Behavior with motivations of self-expression and social connection can look lots of different ways across the various intersections of cultures, neurotypes, abilities, age groups, and individuals. Treating these actions as attempts to get or avoid something can make people ashamed of who they are.
It’s also worth noting that from a purely logical perspective, “getting adult attention” appears to be a catchall function. If someone is filling out a form about a behavior, it means that the behavior has captured the attention of that person. According to the PBIS literature, the function of a behavior is the same as the consequence, which is “what happened right after the behavior occurred.” (5) Therefore, anything a child does that catches the attention of an adult can be said to serve the function of getting adult attention. This process teaches some children that other people’s reactions supersede their true motivations.
This whole system relies on classifying all behavior as functioning to get or avoid something and treating these classifications as data. This implicitly denies the reality of neurodiversity, other types of diversity, and the overarching richness of human experiences. It also creates the potential for health crises to be treated as misbehavior.

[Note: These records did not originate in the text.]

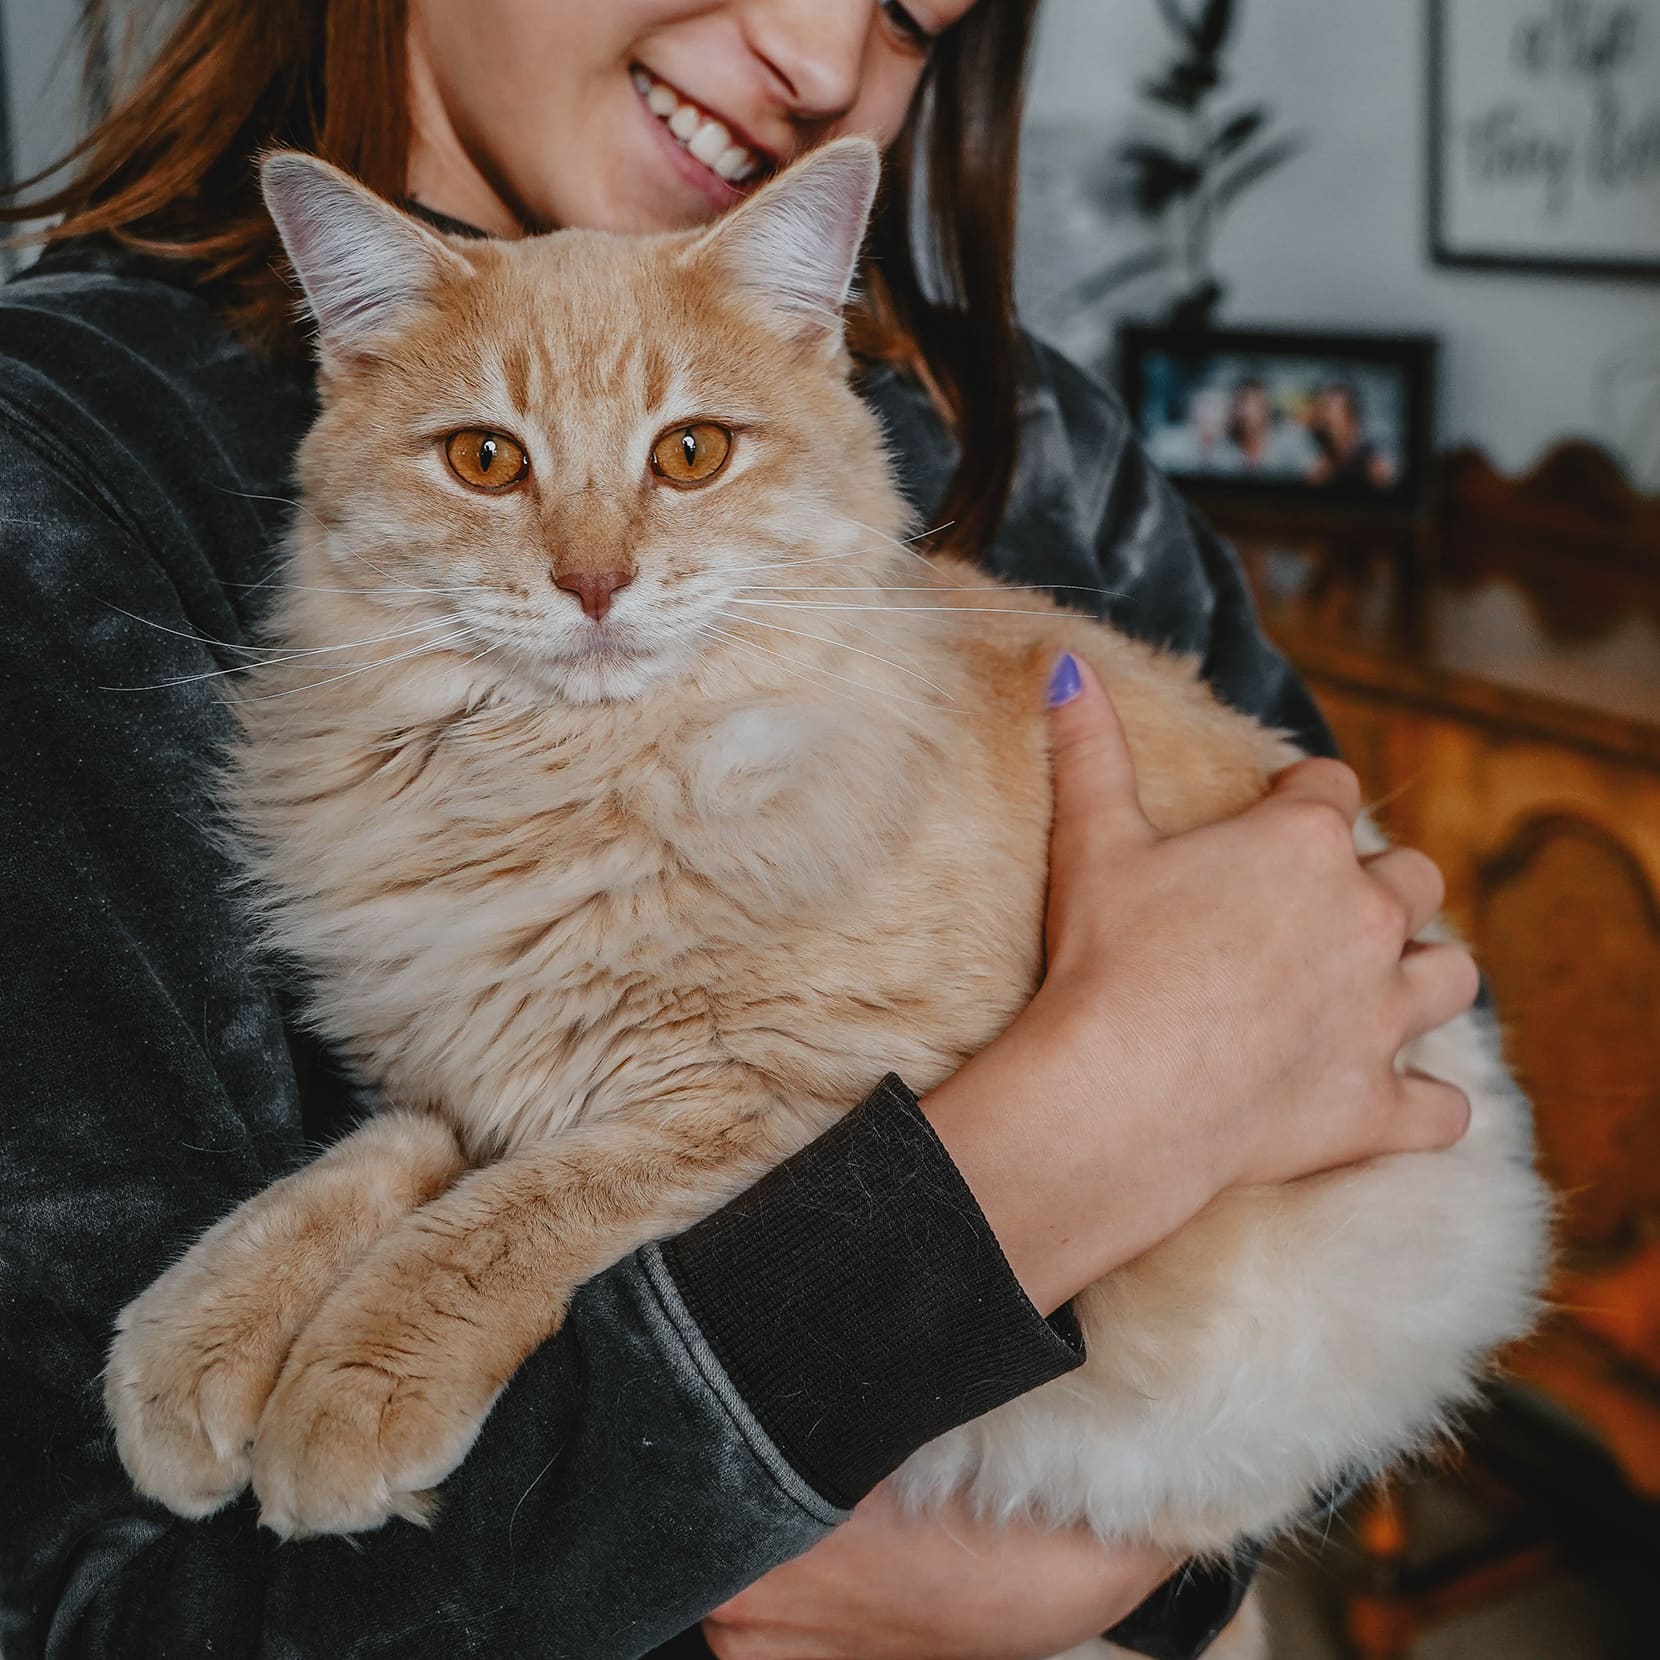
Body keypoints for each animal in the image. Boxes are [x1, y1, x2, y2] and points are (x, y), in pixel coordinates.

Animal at [110, 146, 1547, 1660]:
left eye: (689, 453)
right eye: (486, 462)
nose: (593, 583)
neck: (571, 779)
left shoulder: (783, 1087)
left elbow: (501, 1221)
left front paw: (352, 1386)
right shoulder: (465, 1063)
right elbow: (360, 1173)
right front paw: (204, 1340)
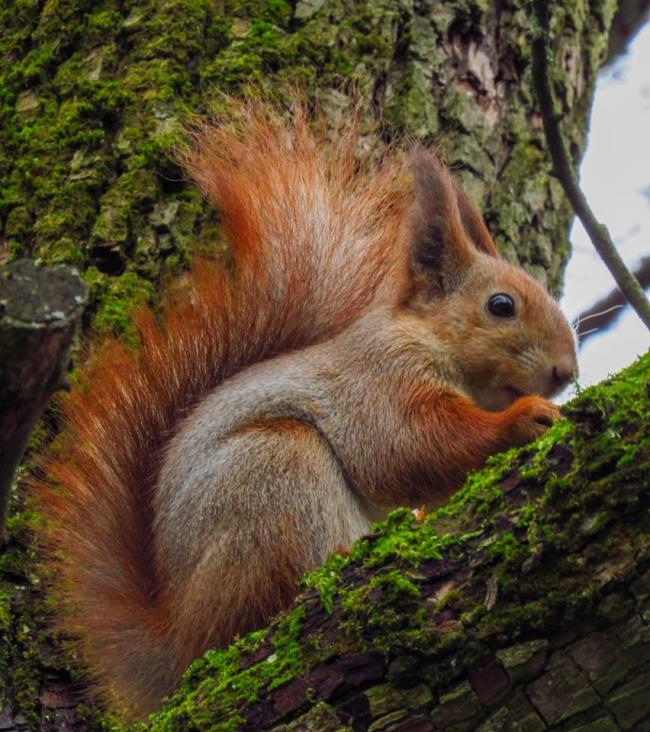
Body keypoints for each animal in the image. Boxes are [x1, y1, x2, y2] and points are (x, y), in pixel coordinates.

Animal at [37, 101, 577, 716]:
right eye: (501, 305)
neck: (424, 337)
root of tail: (177, 642)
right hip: (273, 471)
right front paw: (525, 419)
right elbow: (413, 448)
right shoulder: (379, 385)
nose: (566, 372)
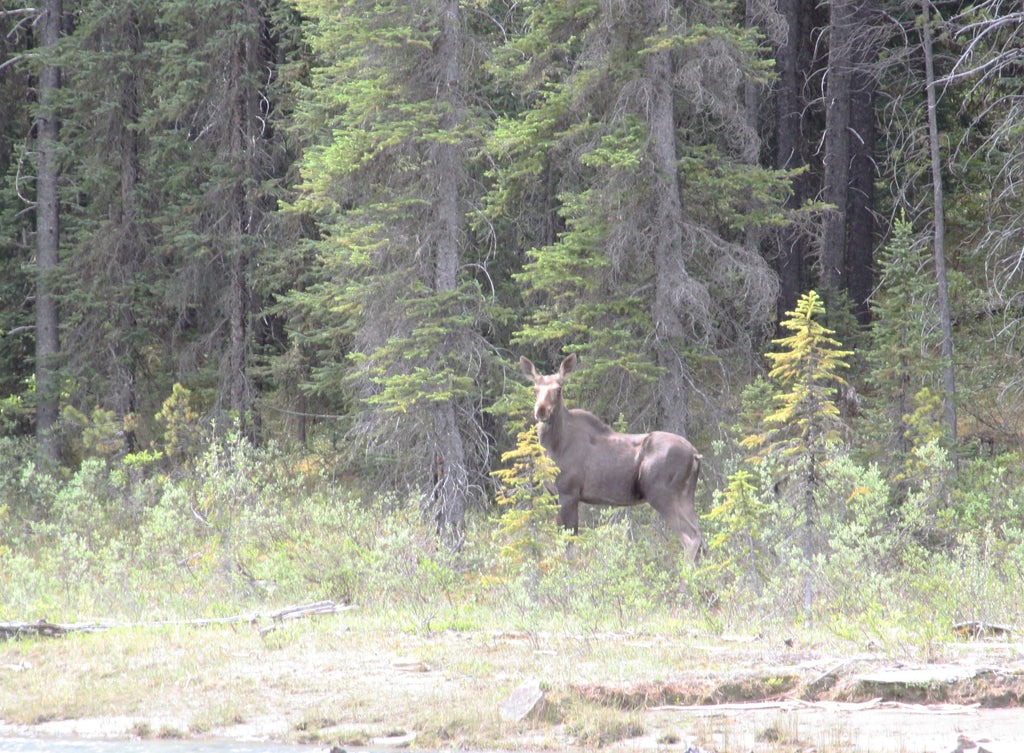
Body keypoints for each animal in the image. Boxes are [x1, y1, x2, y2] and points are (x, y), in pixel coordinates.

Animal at [520, 356, 704, 561]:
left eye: (559, 389)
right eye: (535, 389)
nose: (541, 410)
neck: (552, 449)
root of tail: (695, 455)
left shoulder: (569, 492)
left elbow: (569, 544)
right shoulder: (553, 494)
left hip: (662, 493)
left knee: (691, 538)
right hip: (685, 495)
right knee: (701, 538)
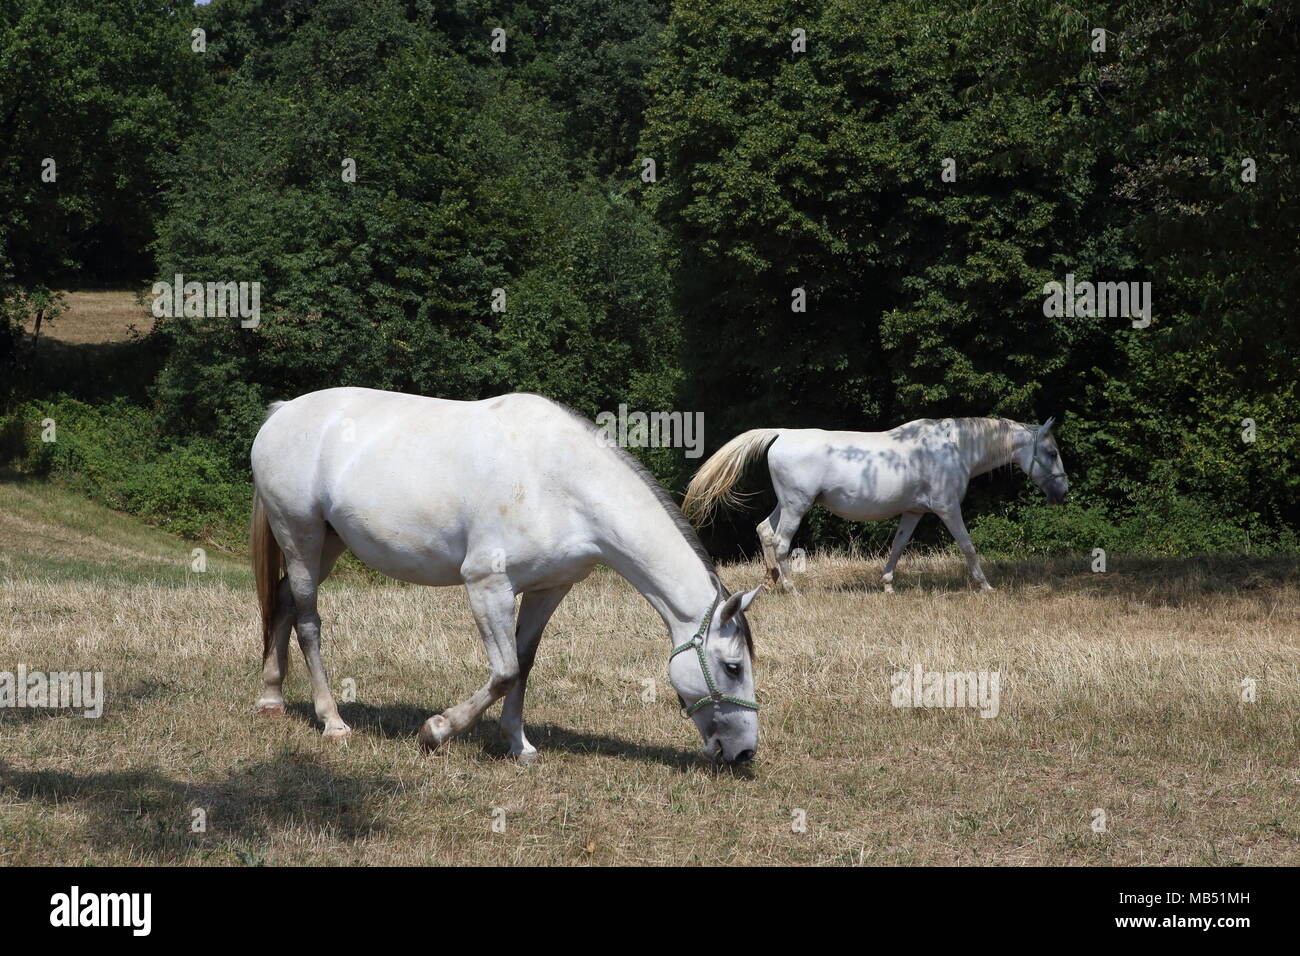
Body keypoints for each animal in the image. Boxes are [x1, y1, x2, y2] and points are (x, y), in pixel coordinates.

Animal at [250, 387, 763, 765]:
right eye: (733, 667)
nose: (744, 753)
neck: (561, 483)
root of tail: (282, 413)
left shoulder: (547, 590)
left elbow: (524, 664)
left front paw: (519, 745)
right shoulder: (487, 586)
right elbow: (504, 672)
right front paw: (436, 731)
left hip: (327, 542)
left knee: (283, 602)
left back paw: (271, 700)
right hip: (300, 537)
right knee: (307, 622)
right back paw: (333, 722)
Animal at [682, 417, 1069, 593]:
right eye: (1051, 452)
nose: (1063, 493)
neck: (953, 447)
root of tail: (783, 434)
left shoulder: (914, 511)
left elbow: (897, 545)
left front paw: (887, 584)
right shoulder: (947, 509)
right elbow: (968, 545)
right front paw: (985, 585)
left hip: (787, 503)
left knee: (764, 530)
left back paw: (771, 580)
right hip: (797, 505)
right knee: (780, 541)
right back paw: (791, 587)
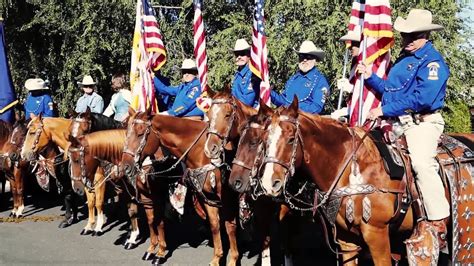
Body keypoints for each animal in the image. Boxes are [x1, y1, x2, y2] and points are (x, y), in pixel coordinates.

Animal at [120, 109, 241, 266]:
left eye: (140, 133)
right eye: (127, 131)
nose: (125, 166)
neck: (201, 152)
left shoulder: (225, 199)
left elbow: (230, 226)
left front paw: (160, 253)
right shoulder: (148, 197)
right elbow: (152, 220)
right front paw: (152, 249)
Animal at [260, 98, 474, 264]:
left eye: (290, 139)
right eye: (264, 140)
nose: (269, 184)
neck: (351, 168)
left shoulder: (377, 235)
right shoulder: (346, 240)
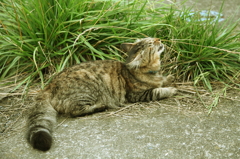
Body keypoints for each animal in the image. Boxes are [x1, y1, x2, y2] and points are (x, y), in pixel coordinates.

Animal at [26, 37, 177, 152]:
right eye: (151, 44)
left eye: (151, 38)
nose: (158, 39)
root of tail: (49, 85)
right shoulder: (137, 95)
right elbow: (157, 90)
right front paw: (171, 89)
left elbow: (163, 81)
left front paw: (170, 78)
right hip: (89, 88)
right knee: (75, 112)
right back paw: (100, 107)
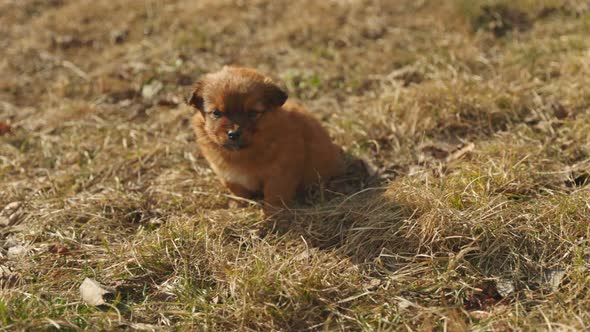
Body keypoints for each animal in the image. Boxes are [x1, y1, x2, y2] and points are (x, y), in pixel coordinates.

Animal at [190, 67, 346, 208]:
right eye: (216, 113)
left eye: (253, 113)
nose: (233, 133)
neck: (242, 153)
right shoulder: (226, 174)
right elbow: (236, 189)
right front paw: (239, 203)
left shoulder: (280, 175)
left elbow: (274, 196)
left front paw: (273, 213)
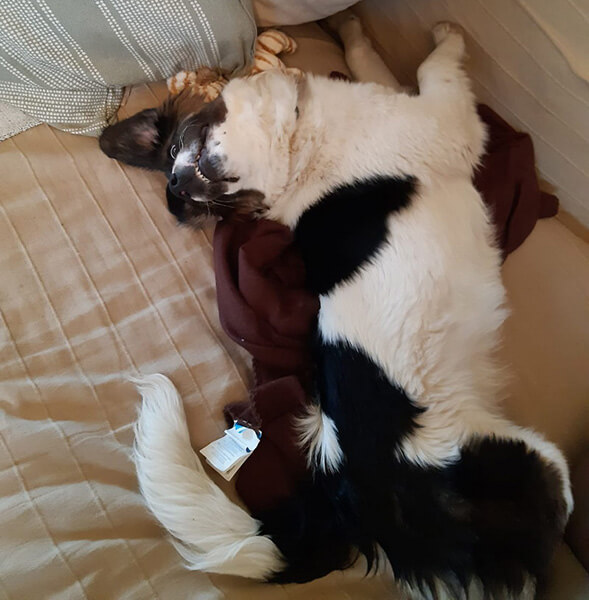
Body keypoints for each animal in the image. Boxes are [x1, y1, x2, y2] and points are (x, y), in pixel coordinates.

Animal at [100, 19, 572, 600]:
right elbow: (434, 67)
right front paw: (448, 34)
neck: (298, 147)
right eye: (177, 176)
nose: (178, 185)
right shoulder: (446, 120)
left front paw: (352, 30)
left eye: (172, 156)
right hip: (527, 463)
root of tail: (344, 493)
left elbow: (375, 62)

Neurodiversity is an important dimension of human diversity. Neuroinclusive classrooms foster learning in neurodiverse populations. Planning for neuroinclusive environments requires an understanding of various aspects of neurodiversity. Analyzing behavior without understanding neurological differences creates barriers to inclusion. Approaching challenges with curiosity allows for respectful solutions and helps students learn to solve problems collaboratively.
References
1 Data-based decision making. Center on PBIS. (n.d.). https://www.pbis.org/topics/data-based-decision-making
2 Supporting Students with Autism Spectrum Disorders Through School-Wide Positive Behavior Interventions and Supports. (August 16, 2022). https://www.pbis.org/resource/supporting-students-with-autism-spectrum-disorders-through-school-wide-positive-behavior-interventions-and-supports
3Tierney, C., Mayes, S., Lohs, S. R., Black, A., Gisin, E., & Veglia, M. (2015). How Valid Is the Checklist for Autism Spectrum Disorder When a Child Has Apraxia of Speech?. Journal of developmental and behavioral pediatrics : JDBP, 36(8), 569–574. https://doi.org/10.1097/DBP.0000000000000189
4 Loman, S., Strickland-Cohen, M., Borgmeier, C., & Horner, R. (October 28, 2019). Basic FBA to BSP Trainer’s Manual, Appendix A, p. 7. https://www.pbis.org/resource/basic-fba-to-bsp-trainers-manual
5 Loman et al., 2019, Appendix A, p. 40.